Leaving the pictures out, print the lines from the first line of the listing through the line containing "pinky tip: (98, 127)", exactly as they read, and no others.

[Opening Available records section]

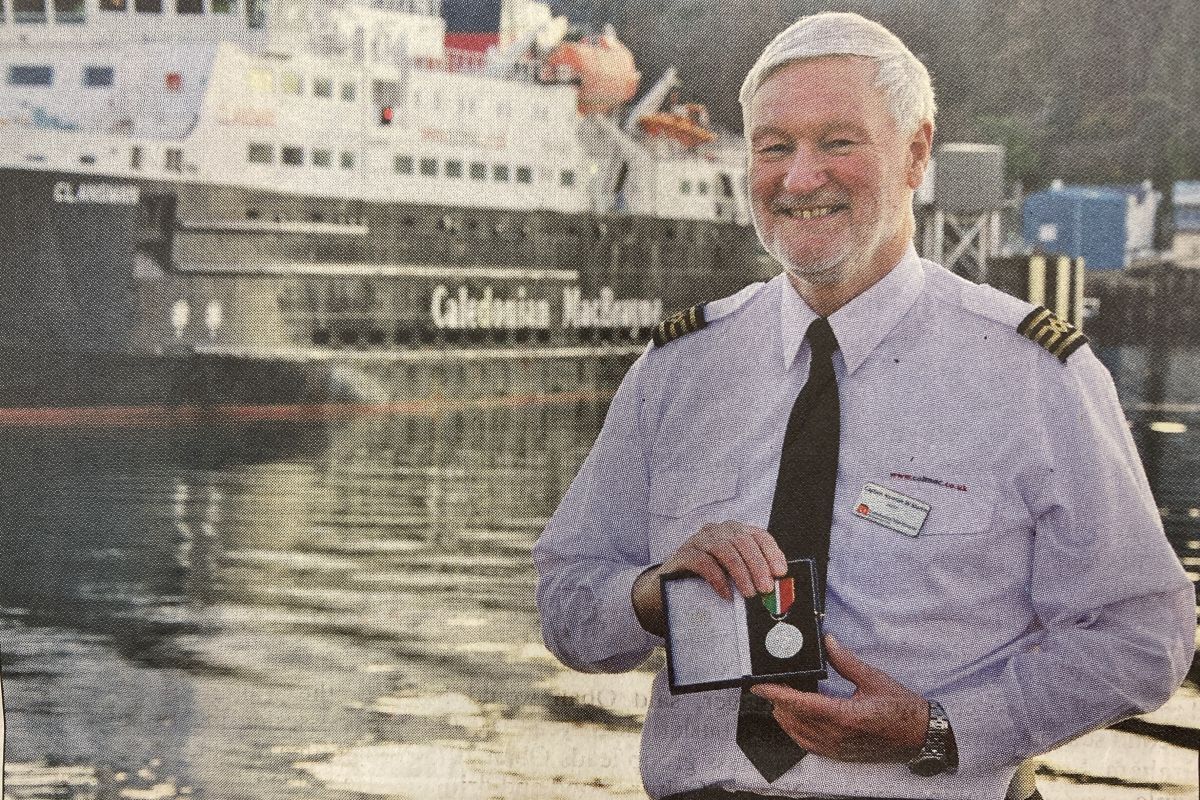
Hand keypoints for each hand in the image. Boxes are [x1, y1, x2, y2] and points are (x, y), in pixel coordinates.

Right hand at [631, 522, 787, 634]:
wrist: (669, 586)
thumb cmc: (707, 581)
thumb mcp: (733, 575)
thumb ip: (752, 575)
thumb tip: (777, 588)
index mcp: (735, 532)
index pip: (759, 536)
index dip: (772, 553)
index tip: (780, 572)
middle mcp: (718, 531)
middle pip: (743, 541)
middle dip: (757, 566)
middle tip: (765, 589)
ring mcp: (699, 540)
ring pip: (724, 549)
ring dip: (740, 572)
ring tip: (749, 593)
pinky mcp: (683, 553)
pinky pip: (703, 562)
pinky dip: (718, 579)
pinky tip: (726, 594)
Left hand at [750, 635, 929, 762]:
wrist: (920, 736)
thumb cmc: (902, 709)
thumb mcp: (873, 679)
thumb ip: (845, 661)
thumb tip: (827, 643)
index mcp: (845, 716)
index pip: (799, 704)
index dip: (776, 694)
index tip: (759, 685)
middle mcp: (837, 736)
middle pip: (793, 718)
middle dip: (777, 701)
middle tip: (772, 683)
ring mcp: (836, 749)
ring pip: (796, 733)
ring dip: (784, 715)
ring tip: (780, 697)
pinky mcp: (838, 755)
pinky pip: (807, 744)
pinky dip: (795, 730)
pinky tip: (793, 717)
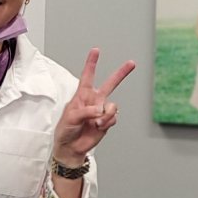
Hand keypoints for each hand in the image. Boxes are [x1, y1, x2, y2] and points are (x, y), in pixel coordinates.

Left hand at [52, 48, 135, 163]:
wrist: (71, 147)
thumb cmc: (65, 130)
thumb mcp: (70, 117)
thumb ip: (85, 111)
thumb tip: (99, 110)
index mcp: (82, 95)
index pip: (88, 76)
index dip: (92, 63)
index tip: (96, 50)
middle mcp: (94, 100)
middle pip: (110, 84)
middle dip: (121, 73)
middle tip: (131, 63)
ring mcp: (101, 111)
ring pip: (113, 106)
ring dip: (106, 115)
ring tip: (96, 123)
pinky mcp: (107, 121)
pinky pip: (113, 118)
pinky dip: (106, 123)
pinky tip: (98, 127)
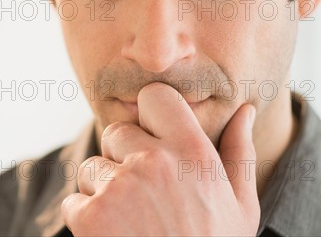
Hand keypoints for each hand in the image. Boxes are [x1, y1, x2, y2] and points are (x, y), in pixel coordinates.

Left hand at [61, 82, 259, 235]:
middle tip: (144, 196)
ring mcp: (119, 188)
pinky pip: (75, 202)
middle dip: (122, 157)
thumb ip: (238, 151)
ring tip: (132, 223)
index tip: (151, 136)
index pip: (154, 97)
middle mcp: (153, 161)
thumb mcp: (240, 204)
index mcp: (192, 151)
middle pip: (115, 132)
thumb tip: (246, 110)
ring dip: (103, 191)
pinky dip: (86, 220)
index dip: (149, 114)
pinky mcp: (91, 217)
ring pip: (92, 168)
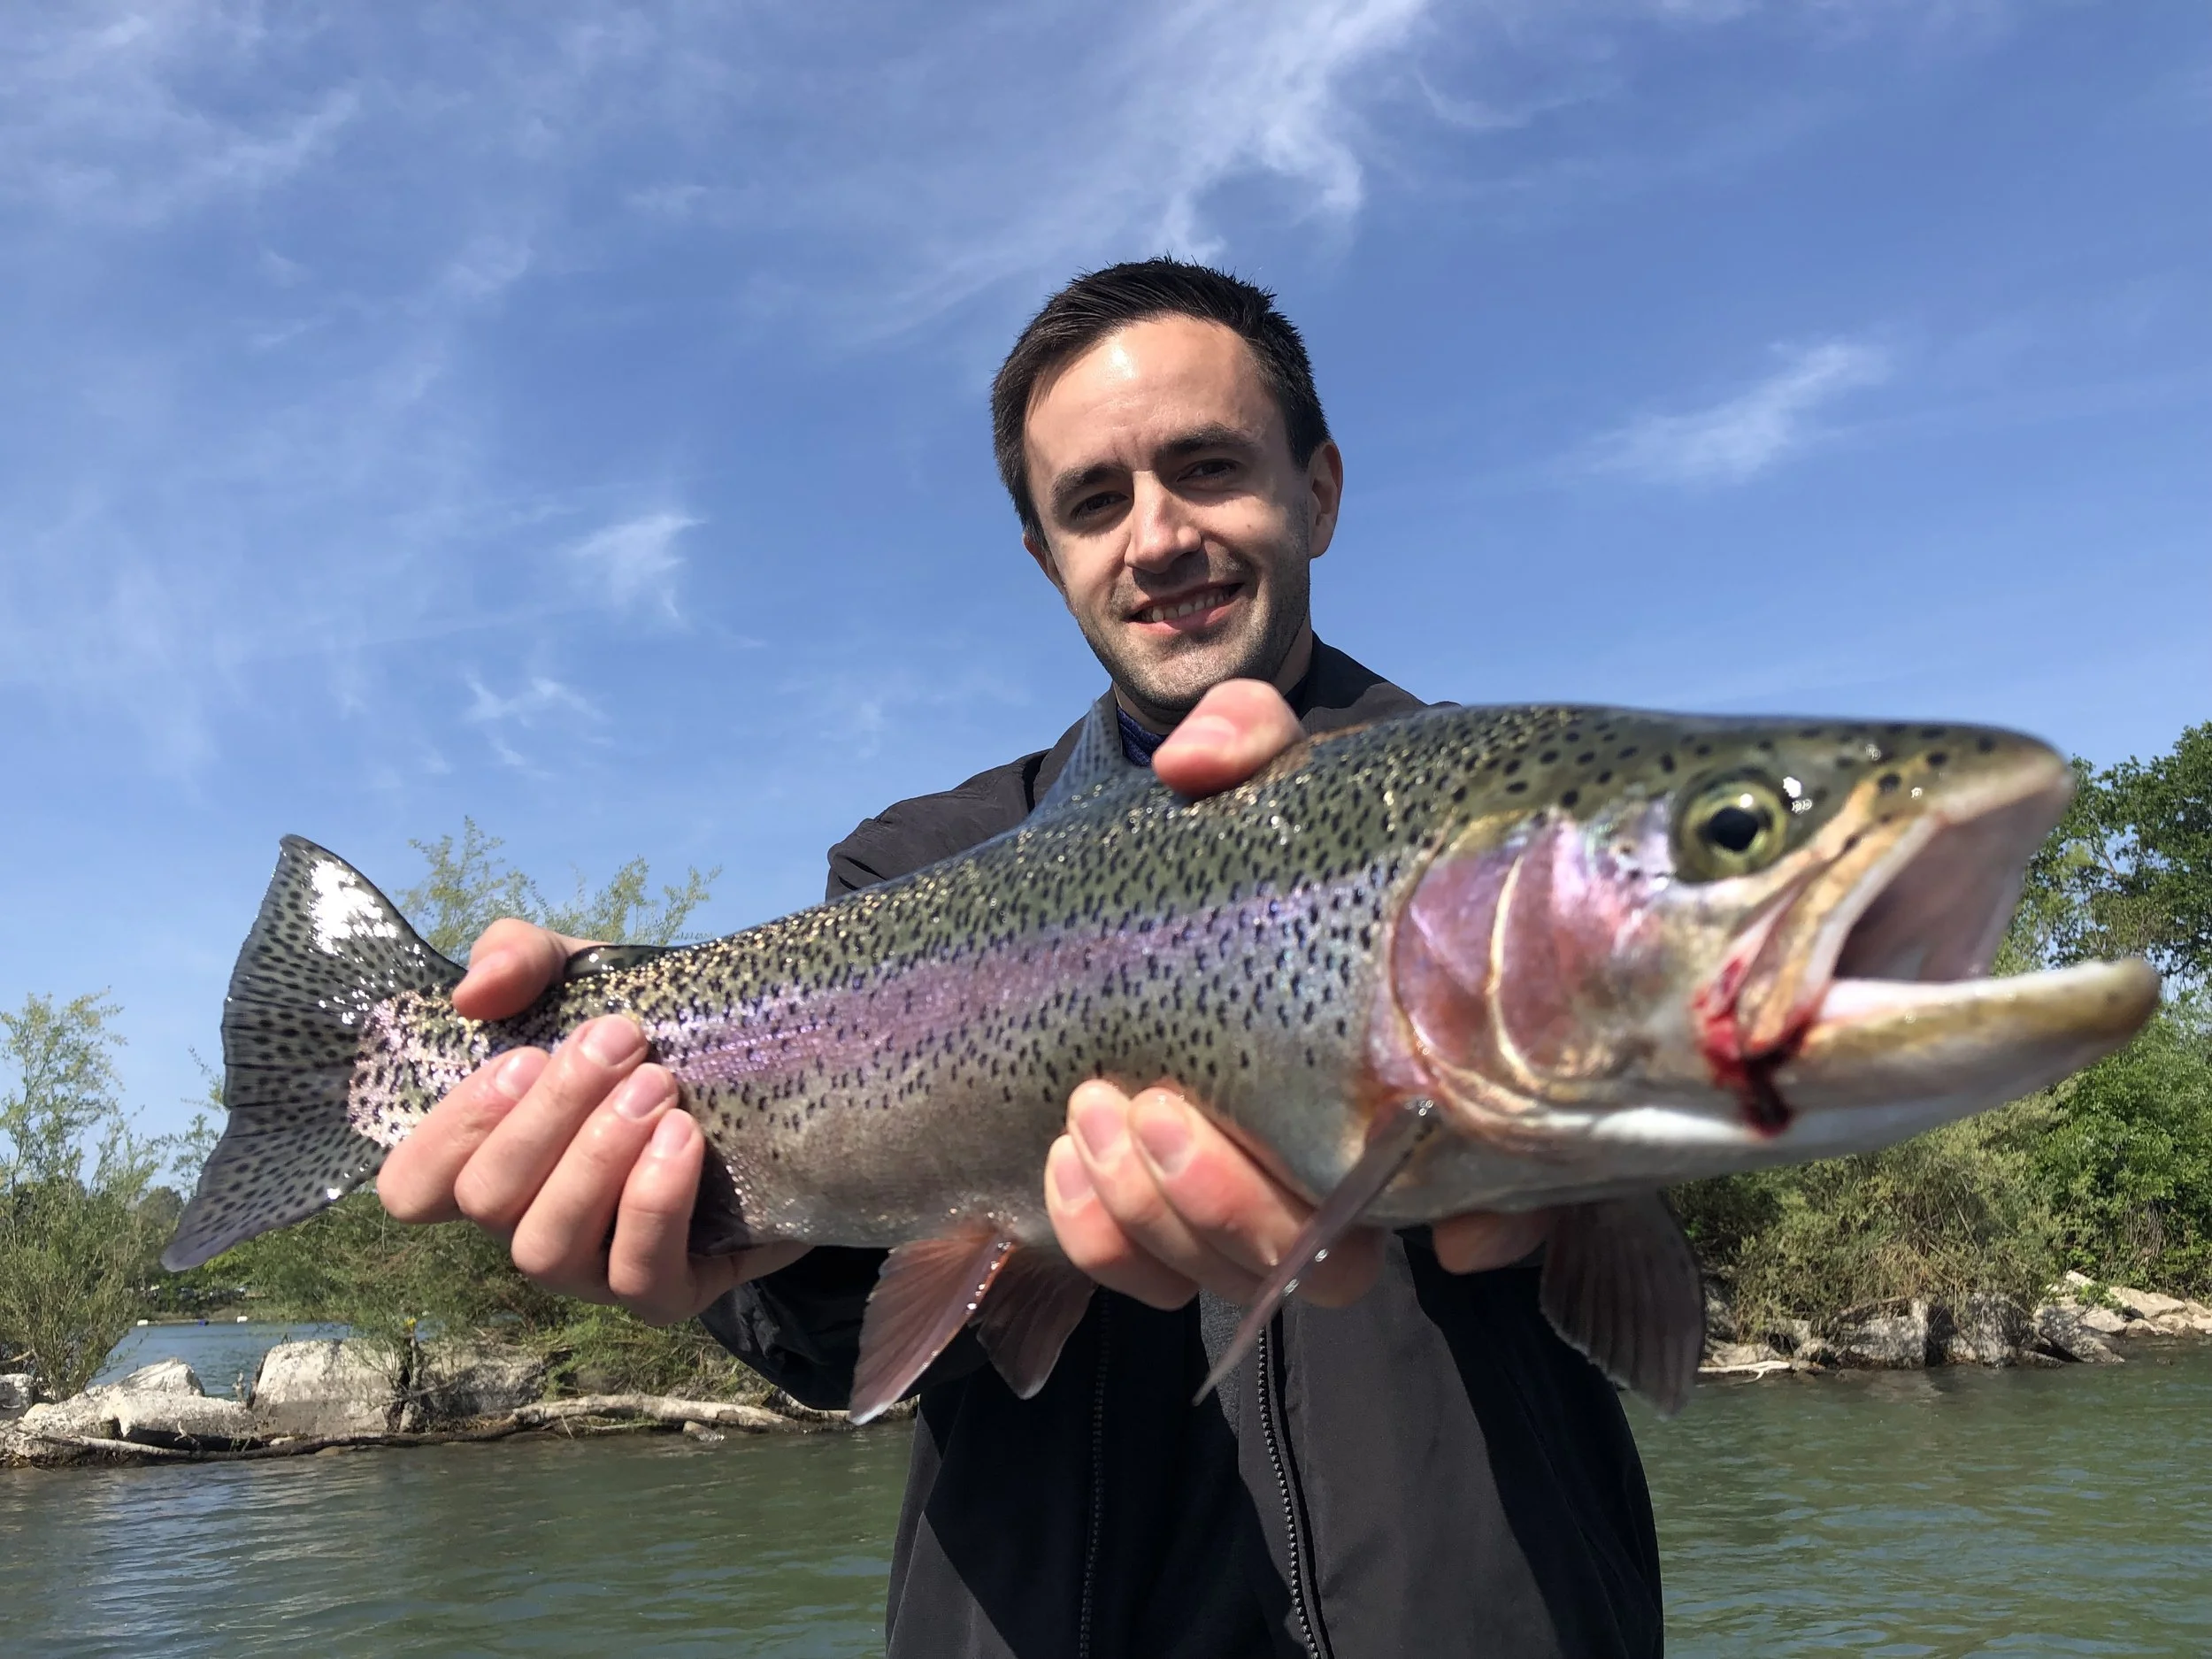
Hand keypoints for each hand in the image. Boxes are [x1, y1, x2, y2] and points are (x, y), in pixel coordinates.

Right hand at [376, 917, 805, 1322]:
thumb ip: (517, 960)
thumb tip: (473, 994)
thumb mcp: (584, 975)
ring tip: (657, 1088)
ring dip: (596, 1158)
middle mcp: (525, 1221)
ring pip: (547, 1246)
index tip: (522, 1058)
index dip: (450, 1130)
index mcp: (490, 1159)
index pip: (411, 1187)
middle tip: (620, 1042)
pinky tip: (684, 1139)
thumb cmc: (650, 1037)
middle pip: (487, 1201)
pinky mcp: (666, 1294)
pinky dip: (653, 1204)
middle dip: (549, 1115)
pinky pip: (636, 1277)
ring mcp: (589, 1270)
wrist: (771, 1079)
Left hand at [1042, 679, 1555, 1310]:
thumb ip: (1250, 743)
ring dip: (1162, 1213)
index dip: (1502, 1226)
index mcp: (1417, 1074)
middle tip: (1152, 1107)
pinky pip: (1150, 1278)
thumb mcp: (1263, 782)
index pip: (1509, 1185)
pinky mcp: (1173, 1229)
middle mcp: (1356, 1166)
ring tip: (1094, 1110)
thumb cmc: (1247, 846)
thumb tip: (1195, 766)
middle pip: (1338, 1261)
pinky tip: (1064, 1161)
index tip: (1462, 1236)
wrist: (1144, 902)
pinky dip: (1107, 1240)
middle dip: (1238, 1207)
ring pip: (1239, 1276)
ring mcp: (1262, 1206)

[Closing Available records section]

* Solution to this task
Hand keypoints for each hand in the image. Boxes are [x1, y1, x2, y2] and points are (x, y), in pixel coordinates.

Right hand at [631, 522, 787, 634]:
wrist: (669, 586)
thumb cmc: (707, 581)
thumb mcp: (733, 575)
thumb ip: (752, 575)
thumb tip: (777, 588)
index mcp: (735, 532)
index pip: (759, 536)
index dip: (772, 553)
index tip: (780, 572)
middle mcp: (718, 531)
middle pip: (743, 541)
middle dip: (757, 566)
middle tip: (765, 589)
ring mcp: (699, 540)
ring pip: (724, 549)
ring dip: (740, 572)
ring tip: (749, 593)
pinky mcp: (683, 553)
pinky pip: (703, 562)
pinky dip: (718, 579)
pinky tip: (726, 594)
Left hand at [750, 635, 929, 762]:
wrist: (920, 736)
thumb cmc: (902, 709)
thumb mcp: (873, 679)
thumb ip: (845, 661)
thumb tip: (827, 643)
index mcp: (845, 716)
index pip: (799, 704)
index dip: (776, 694)
index tip: (759, 685)
middle mcp: (837, 736)
middle pip: (793, 718)
middle dip: (777, 701)
middle tip: (772, 683)
ring mcp: (836, 749)
ring pip: (796, 733)
ring dip: (784, 715)
ring tip: (780, 697)
pinky mcp: (838, 755)
pinky pip: (807, 744)
pinky dip: (795, 730)
pinky tip: (793, 717)
Hand keypoints for each hand in the image. Boxes are [x1, y1, x2, y2] and points are (x, y), in pixel coordinates.

Left hand at [52, 48, 135, 163]:
wrist: (71, 147)
thumb cmc: (65, 130)
thumb mcp: (70, 117)
thumb ip: (85, 111)
thumb tip: (99, 110)
index mcp: (82, 95)
index pip: (88, 76)
index dip: (92, 63)
index tip: (96, 50)
middle mcp: (94, 100)
middle pip: (110, 84)
middle dip: (121, 73)
middle tip: (131, 63)
ring mcp: (101, 111)
ring pip: (113, 106)
ring dip: (106, 115)
ring tip: (96, 123)
pinky mcp: (107, 121)
pinky pip: (113, 118)
pinky dip: (106, 123)
pinky tip: (98, 127)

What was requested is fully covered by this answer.